It’s pretty much impossible to predict what will happen far into the future since there are so many unknowns, but we can study emerging trends and make some educated guesses about the short term future and be reasonably accurate. The following list is my current best guess at where things are headed.
One major trend is the shift to local versus top down solutions. People are wising up to those tasteless tomatoes that have been shipped 2,000 miles and cost a small fortune, low quality items shipped from the other side of the world (ex: tools that break in 5 minutes), and corporations who abuse their workers and yet raise prices as the quality drops. This trend is evidenced by growth in farmers markets, community-supported agriculture (CSA), home and community gardens, ecovillages, and off grid homes that use alternative energy, roofwater catchment, greywater recycling, permaculture and other practical features.

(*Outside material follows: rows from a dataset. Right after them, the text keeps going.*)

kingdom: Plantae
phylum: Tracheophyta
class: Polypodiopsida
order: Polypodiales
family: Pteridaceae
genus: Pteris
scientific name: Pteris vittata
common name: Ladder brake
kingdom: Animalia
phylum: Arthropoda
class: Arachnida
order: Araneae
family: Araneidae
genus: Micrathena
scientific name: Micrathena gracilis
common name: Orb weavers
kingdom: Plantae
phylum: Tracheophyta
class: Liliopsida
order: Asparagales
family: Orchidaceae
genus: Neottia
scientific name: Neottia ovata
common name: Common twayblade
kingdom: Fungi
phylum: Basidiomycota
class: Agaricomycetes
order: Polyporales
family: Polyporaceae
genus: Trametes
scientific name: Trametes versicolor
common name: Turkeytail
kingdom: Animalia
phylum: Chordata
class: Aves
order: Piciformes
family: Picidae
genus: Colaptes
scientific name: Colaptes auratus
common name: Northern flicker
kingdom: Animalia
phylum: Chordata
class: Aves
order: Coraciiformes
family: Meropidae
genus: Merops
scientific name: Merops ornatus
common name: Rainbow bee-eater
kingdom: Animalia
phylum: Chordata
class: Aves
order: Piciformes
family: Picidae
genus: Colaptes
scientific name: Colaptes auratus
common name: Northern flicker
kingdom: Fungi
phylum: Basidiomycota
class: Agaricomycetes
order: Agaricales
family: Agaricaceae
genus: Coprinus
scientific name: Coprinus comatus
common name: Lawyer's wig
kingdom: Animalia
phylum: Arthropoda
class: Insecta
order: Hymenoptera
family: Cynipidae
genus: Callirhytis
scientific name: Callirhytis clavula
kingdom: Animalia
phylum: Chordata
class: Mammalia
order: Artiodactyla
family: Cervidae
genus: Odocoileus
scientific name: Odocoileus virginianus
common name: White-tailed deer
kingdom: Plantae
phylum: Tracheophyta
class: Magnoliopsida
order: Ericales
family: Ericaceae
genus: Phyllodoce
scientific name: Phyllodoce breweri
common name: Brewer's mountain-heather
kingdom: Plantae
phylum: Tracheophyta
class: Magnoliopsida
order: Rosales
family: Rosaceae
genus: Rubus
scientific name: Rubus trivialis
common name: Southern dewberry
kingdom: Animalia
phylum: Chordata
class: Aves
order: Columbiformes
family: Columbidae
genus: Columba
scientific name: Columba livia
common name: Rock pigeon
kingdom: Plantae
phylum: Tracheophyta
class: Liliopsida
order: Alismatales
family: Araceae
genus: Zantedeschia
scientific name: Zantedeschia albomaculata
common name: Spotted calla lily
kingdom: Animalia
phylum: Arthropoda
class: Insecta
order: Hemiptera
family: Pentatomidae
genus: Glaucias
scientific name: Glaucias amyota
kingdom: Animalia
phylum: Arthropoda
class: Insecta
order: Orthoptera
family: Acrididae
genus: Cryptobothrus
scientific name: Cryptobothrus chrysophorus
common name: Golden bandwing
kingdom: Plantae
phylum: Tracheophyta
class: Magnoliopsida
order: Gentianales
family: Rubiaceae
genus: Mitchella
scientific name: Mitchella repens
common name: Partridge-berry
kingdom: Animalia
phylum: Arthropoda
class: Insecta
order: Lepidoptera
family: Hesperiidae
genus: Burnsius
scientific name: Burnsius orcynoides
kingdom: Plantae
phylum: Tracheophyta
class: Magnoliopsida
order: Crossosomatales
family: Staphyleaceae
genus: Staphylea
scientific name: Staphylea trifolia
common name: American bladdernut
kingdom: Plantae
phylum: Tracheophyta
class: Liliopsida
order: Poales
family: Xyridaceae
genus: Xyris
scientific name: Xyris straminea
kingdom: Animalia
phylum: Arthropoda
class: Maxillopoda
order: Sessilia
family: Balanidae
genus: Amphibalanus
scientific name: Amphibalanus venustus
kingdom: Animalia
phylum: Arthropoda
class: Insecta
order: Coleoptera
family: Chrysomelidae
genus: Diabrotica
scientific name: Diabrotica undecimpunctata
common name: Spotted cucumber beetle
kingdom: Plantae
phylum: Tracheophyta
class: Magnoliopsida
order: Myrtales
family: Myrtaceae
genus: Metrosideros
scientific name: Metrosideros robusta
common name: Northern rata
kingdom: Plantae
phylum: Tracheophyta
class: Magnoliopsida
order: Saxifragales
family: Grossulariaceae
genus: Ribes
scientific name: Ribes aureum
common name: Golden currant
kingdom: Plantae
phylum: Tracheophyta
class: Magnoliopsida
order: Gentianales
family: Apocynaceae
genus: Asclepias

There is a definite increase in low cost, owner built homes made with locally available materials such as earthbags, adobe, straw bales, wood poles, recycled materials, thatch, etc. The low cost of natural materials makes it possible to build with cash without a mortgage. The high cost of factory made materials is already out of reach of the masses and escalating fuel prices will likely continue the trend. Building officials may eventually lose their grip on regulating home construction as the number of high dollar new construction projects fall off a cliff. With people moving to rural areas with fewer building codes in the way and/or people deciding to take things into their own hands out of necessity, people will naturally gravitate to lower cost building materials as explained in my video Building Supply Centers of the Future.
Here’s what I’m seeing on a regular basis in my community. In short, everyone is hustling to provide for their own needs despite a faltering economy. It’s part of a shift away from working for big business and becoming independent and self reliant.
I’m seeing massive numbers of street vendors selling everything imaginable (which means fewer goods sold through brick and mortar stores): countless food vendors, locally made knives, machetes and garden tools, super low cost business cards printed from a computer, repair of appliances versus buying new, low cost shoe repairs done on the spot.
People are offering services and selling lots of things from their homes: plant starts, flowers, bundles of kindling and fuel for starting fires (branches and scrap wood), food, including grilled meat, baked goods and snacks, homemade soy milk, surplus food from gardens, eggs from family chickens, all sorts of computer services such as computer repair, photocopying and faxing, as well as cutting hair, sewing, child care…
Many of these things are part of the booming underground economy. For an excellent view of this subject, be sure to read a recent article called The Shadow Superpower by Robert Neuwirth, in Foreign Policy magazine. They refer to the underground economy or black market as System D — a slang phrase from French-speaking Africa and the Caribbean. Here are some quotes.
“Forget China: the $10 trillion global black market is the world’s fastest growing economy — and its future… Today, System D is the economy of aspiration. It is where the jobs are. In 2009, the Organisation for Economic Co-operation and Development (OECD), a think tank sponsored by the governments of 30 of the most powerful capitalist countries and dedicated to promoting free-market institutions, concluded that half the workers of the world — close to 1.8 billion people — were working in System D: off the books, in jobs that were neither registered nor regulated, getting paid in cash, and, most often, avoiding income taxes.”